**Extracted text:**

↓

Cyclins control the transition between the phases of the cell cycle as regulatory subunits of the cyclin–dependent kinases (CDKs) (Donjerkovic and Scott, 2000). The amount of Cyclin B (which binds to Cdk1) and the activity of the Cyclin B–Cdk complex rise through the cell cycle until mitosis (Ito, 2000), where they fall abruptly due to degradation of Cyclin B (Cdk1 is constitutively present). Cyclin B protein is degraded by ubiquitin pathway (Hershko, 1999). The complex of Cdk and Cyclin B is called maturation promoting factor or mitosis promoting factor (MPF; Maller, 1990). Activated Cyclin B–Cdk complex promotes several of the events of early mitosis. The active complex phosphorylates and activates 13S condensin, which helps to condense chromosomes (Kimura et al., 1998).
Maturation–inducing hormone (MIH) induces oocytes to synthesize Cyclin B (Hirai et al., 1992; Katsu et al., 1999). The rate of Cyclin B synthesis controls the length of the first meiotic M phase (Polanski et al., 1998). Human Cyclin B protein microinjected into cycloheximide–treated bovine oocytes triggered meiotic resumption. Thus, Cyclin B has a critical role in meiotic resumption in bovine oocytes (Lévesque and Sirard, 1996). The rates of Cyclin B synthesis and degradation determine the timing of the major events taking place during meiotic maturation of the mouse oocyte (Ledan et al., 2001). GVBD in mouse oocytes is sensitive to Cyclin B abundance and the changes in distribution of Cyclin B contribute to progression through Meiosis I stage (Marangos and Caroll, 2004). Cyclin B and cdc2 (cell division control) were expressed at the mRNA level in GV oocytes but cdc2 was the only pre–MPF protein detected at that stage, thus meiosis resumption seems to be regulated by the translation of Cyclin B mRNA. Cyclin B and CDC2 mRNA were high at 10 h of IVM and decreased gradually until 26 h, where most of oocytes reached the meiosis–II stage (Khalil et al., 2010).
Thus for improving reproductive performance of buffaloes, better understanding of expression level of different genes, which have a role in meiotic resumption, is important. The present study has been conducted to determine the expression pattern of Cyclin B gene in buffalo COCs from different size follicles at different time interval during in vitro maturation.
MATERIALS AND METHODS
Collection of Ovaries
Buffalo ovaries were collected from MCD slaughter house, Ghazipur, New Delhi. All ovaries were carried to the quality control laboratory of slaughter house within 15 minutes of slaughter in normal saline solution (NSS) (at 37°C)
Figure 1: Morphology of the cumulus oocytes complexes after different time periods of incubation; zero hr (a); 20 hr (b); 26 hr (c)

↑

**Provided material:**

↓

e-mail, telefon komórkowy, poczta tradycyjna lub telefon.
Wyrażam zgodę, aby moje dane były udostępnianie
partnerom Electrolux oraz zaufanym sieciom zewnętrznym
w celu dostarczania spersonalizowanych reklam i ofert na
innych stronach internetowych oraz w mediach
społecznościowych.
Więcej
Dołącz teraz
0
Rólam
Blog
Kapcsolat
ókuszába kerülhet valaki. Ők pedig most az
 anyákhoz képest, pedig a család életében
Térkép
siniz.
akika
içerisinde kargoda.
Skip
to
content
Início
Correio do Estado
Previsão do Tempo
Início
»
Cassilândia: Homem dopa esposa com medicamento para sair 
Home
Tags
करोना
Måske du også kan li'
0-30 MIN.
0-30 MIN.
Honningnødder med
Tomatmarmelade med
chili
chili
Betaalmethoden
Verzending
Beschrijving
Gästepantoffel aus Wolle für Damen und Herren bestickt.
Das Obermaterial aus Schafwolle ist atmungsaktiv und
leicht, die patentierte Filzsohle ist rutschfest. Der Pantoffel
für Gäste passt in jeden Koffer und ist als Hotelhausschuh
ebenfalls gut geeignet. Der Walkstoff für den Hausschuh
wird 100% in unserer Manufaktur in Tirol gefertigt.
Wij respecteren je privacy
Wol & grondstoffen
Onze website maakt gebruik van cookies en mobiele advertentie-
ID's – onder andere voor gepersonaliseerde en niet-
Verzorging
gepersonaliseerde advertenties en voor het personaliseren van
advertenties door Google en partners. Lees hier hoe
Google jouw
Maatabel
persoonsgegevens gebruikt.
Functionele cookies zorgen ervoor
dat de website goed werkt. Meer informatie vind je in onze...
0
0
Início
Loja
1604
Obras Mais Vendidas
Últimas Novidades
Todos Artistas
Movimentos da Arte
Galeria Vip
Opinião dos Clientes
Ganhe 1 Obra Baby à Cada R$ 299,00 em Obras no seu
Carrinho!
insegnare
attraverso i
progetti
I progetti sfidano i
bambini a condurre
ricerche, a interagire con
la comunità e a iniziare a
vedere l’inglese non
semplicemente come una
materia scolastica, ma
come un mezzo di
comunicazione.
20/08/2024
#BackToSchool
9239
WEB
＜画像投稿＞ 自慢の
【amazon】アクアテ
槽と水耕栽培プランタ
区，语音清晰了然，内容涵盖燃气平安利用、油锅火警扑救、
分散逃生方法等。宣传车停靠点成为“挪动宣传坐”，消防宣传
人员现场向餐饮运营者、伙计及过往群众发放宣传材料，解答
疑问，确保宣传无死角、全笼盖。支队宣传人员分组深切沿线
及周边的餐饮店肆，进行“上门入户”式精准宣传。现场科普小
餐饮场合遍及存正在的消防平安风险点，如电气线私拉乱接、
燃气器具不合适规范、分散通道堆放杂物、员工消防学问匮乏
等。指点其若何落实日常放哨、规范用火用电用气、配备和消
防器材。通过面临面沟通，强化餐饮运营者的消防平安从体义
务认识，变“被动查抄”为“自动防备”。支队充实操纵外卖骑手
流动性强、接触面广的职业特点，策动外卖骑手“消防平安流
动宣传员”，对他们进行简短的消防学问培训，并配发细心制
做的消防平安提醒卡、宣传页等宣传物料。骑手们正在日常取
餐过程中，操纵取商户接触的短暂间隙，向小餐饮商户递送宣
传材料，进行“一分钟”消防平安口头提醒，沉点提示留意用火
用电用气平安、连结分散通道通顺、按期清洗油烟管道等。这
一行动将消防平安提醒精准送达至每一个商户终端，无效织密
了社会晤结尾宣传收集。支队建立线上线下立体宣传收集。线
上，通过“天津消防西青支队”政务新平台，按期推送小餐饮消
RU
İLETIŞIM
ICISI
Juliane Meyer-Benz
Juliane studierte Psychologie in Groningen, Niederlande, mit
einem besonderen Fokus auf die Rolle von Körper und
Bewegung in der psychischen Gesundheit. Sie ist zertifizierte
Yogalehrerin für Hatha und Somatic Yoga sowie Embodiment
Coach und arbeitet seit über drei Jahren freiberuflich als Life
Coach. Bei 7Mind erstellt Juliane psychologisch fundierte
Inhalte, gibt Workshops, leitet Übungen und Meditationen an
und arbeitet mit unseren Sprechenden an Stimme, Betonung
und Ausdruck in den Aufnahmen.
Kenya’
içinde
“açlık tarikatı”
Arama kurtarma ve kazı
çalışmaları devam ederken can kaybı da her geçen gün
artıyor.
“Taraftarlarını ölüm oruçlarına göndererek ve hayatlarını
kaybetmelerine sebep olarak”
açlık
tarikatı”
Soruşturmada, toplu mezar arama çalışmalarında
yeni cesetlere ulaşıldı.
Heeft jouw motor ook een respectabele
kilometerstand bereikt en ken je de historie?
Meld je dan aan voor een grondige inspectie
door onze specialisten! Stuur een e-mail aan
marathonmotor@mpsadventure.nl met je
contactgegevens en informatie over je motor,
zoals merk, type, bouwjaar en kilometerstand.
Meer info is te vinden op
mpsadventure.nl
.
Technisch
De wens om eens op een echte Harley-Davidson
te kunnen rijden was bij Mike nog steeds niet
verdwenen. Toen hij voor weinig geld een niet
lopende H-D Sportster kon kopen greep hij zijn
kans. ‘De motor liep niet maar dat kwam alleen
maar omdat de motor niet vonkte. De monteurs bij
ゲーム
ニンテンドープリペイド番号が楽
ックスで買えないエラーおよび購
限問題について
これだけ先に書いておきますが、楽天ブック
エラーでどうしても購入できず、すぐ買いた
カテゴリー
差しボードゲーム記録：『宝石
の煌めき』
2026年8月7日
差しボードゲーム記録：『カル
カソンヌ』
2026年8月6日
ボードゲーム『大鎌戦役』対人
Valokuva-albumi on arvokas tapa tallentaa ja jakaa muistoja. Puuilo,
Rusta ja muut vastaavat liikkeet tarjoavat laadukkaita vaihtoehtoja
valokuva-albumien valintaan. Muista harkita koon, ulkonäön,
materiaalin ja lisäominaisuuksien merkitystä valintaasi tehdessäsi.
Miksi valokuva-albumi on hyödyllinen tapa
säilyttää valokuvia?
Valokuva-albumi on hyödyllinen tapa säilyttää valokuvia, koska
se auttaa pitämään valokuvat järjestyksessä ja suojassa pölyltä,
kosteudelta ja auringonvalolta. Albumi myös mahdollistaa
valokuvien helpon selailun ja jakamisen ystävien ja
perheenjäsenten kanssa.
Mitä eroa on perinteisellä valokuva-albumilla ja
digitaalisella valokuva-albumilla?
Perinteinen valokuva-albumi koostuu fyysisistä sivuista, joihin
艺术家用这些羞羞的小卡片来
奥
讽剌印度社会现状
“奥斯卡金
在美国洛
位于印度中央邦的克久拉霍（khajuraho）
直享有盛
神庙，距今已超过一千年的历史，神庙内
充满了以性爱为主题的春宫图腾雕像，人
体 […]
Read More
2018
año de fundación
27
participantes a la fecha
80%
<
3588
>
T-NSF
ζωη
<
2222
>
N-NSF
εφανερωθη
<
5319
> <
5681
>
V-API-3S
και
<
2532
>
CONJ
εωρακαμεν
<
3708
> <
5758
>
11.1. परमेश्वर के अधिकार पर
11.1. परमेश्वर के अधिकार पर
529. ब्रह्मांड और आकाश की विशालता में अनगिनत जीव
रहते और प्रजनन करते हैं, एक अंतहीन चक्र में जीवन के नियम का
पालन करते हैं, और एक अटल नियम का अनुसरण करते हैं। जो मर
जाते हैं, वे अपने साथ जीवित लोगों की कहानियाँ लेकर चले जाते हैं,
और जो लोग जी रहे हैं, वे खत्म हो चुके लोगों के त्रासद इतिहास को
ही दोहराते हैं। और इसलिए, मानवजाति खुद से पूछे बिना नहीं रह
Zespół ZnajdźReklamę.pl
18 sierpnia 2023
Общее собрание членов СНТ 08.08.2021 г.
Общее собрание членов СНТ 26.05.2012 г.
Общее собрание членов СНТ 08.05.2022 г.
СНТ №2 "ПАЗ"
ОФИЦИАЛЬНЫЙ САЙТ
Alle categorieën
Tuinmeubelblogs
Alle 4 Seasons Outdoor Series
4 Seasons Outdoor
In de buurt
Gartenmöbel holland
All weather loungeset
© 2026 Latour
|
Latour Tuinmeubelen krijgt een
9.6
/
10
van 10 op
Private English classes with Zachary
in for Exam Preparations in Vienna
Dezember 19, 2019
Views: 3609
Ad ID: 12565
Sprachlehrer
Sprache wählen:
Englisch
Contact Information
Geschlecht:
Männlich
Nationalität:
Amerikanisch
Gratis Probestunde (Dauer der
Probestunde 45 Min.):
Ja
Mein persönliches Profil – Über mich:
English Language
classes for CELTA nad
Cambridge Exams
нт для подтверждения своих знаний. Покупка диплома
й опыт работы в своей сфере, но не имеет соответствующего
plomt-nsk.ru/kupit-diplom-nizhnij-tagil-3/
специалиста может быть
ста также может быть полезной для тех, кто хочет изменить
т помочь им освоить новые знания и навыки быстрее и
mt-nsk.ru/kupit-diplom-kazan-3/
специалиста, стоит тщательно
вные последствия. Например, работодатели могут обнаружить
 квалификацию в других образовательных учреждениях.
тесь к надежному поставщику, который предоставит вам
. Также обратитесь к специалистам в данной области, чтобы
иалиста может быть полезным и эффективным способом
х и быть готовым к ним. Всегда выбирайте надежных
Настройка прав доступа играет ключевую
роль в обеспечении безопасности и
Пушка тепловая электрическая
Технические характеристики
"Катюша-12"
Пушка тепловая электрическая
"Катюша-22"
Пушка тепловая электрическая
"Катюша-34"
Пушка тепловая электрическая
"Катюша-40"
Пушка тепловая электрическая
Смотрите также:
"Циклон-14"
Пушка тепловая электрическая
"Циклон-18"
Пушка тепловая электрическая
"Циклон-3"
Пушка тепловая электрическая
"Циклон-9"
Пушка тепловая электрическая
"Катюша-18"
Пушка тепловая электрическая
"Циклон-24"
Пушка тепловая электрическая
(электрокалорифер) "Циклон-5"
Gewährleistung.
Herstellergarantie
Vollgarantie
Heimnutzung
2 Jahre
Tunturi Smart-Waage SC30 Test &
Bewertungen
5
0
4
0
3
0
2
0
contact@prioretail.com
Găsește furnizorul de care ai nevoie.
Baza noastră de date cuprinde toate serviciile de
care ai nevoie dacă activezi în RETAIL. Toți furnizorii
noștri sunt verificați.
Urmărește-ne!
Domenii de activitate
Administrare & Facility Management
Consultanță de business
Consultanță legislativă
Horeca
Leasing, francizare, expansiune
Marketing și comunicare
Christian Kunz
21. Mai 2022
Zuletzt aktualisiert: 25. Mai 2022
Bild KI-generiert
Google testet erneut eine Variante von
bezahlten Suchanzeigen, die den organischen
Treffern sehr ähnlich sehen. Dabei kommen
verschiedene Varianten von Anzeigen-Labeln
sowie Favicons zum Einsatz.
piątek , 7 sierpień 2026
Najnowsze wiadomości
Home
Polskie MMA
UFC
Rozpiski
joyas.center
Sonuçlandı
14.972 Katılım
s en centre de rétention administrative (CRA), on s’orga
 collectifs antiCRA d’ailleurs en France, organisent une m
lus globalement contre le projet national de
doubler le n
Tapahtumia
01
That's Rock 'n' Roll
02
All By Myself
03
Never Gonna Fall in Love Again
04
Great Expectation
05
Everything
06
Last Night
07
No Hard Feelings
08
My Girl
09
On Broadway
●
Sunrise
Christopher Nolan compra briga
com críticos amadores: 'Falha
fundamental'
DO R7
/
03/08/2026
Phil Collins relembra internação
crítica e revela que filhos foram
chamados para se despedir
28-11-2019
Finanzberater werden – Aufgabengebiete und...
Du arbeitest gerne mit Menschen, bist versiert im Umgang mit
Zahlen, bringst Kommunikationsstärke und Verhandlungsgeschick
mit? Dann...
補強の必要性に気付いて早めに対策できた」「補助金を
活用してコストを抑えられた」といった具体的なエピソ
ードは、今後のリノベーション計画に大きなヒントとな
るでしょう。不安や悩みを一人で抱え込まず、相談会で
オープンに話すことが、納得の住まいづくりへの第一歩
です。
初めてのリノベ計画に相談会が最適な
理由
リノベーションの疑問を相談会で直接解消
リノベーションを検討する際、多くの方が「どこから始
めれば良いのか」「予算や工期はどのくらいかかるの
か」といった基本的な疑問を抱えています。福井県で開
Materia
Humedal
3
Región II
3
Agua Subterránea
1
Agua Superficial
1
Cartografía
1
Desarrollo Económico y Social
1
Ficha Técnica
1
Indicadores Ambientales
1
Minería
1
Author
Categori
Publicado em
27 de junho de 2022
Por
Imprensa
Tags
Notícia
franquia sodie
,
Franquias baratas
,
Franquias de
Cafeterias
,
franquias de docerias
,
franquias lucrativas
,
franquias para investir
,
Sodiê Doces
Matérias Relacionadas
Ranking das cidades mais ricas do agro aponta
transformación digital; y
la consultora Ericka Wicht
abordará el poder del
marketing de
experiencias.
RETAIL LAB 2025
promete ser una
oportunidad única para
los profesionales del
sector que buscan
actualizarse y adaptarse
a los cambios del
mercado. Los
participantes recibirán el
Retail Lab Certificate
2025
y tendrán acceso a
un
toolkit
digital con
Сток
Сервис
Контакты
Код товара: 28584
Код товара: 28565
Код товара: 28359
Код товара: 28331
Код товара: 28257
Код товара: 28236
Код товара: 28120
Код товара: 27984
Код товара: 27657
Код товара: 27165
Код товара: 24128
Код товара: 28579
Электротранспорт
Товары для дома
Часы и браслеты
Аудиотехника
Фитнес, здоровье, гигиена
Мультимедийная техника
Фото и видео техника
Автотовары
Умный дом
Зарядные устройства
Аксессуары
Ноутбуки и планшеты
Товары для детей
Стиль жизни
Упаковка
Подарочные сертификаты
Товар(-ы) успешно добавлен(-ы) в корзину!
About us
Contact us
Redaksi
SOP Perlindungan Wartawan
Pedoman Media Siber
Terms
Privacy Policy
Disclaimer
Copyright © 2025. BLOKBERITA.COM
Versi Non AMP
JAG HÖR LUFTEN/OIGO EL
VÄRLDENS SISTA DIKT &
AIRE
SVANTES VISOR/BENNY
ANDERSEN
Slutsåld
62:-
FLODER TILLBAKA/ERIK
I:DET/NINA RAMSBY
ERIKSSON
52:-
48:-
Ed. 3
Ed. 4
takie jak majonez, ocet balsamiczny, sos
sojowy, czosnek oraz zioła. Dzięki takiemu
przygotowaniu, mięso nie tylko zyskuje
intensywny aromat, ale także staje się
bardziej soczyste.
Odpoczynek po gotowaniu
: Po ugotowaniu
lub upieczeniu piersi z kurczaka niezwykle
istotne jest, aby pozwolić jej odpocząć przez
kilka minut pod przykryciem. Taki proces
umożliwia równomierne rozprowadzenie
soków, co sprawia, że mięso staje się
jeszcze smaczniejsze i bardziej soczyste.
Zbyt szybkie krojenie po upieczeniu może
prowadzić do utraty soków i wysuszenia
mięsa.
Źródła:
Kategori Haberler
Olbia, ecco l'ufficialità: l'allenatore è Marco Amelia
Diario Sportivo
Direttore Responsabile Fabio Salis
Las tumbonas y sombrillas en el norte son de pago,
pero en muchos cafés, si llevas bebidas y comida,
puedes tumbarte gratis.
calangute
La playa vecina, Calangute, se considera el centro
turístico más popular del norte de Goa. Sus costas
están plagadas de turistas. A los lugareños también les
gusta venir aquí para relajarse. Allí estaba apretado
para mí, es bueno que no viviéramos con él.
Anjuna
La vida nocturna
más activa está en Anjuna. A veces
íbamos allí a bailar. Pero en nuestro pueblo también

↑

**Activity 1:**
List every source citation in the paragraph of the text on Cyclin B that begins "Cyclins control the transition," including its year.
**Activity 2:**
Write out the part of the text on Cyclin B starting with "Thus for improving" and going on through "(NSS) (at 37°C)".
The records are separate material, unrelated to the text on Cyclin B.

**Answer space 1:**
Donjerkovic and Scott, 2000
Ito, 2000
Hershko, 1999
Maller, 1990
Kimura et al., 1998

**Answer space 2:**
Thus for improving reproductive performance of buffaloes, better understanding of expression level of different genes, which have a role in meiotic resumption, is important. The present study has been conducted to determine the expression pattern of Cyclin B gene in buffalo COCs from different size follicles at different time interval during in vitro maturation.
MATERIALS AND METHODS
Collection of Ovaries
Buffalo ovaries were collected from MCD slaughter house, Ghazipur, New Delhi. All ovaries were carried to the quality control laboratory of slaughter house within 15 minutes of slaughter in normal saline solution (NSS) (at 37°C)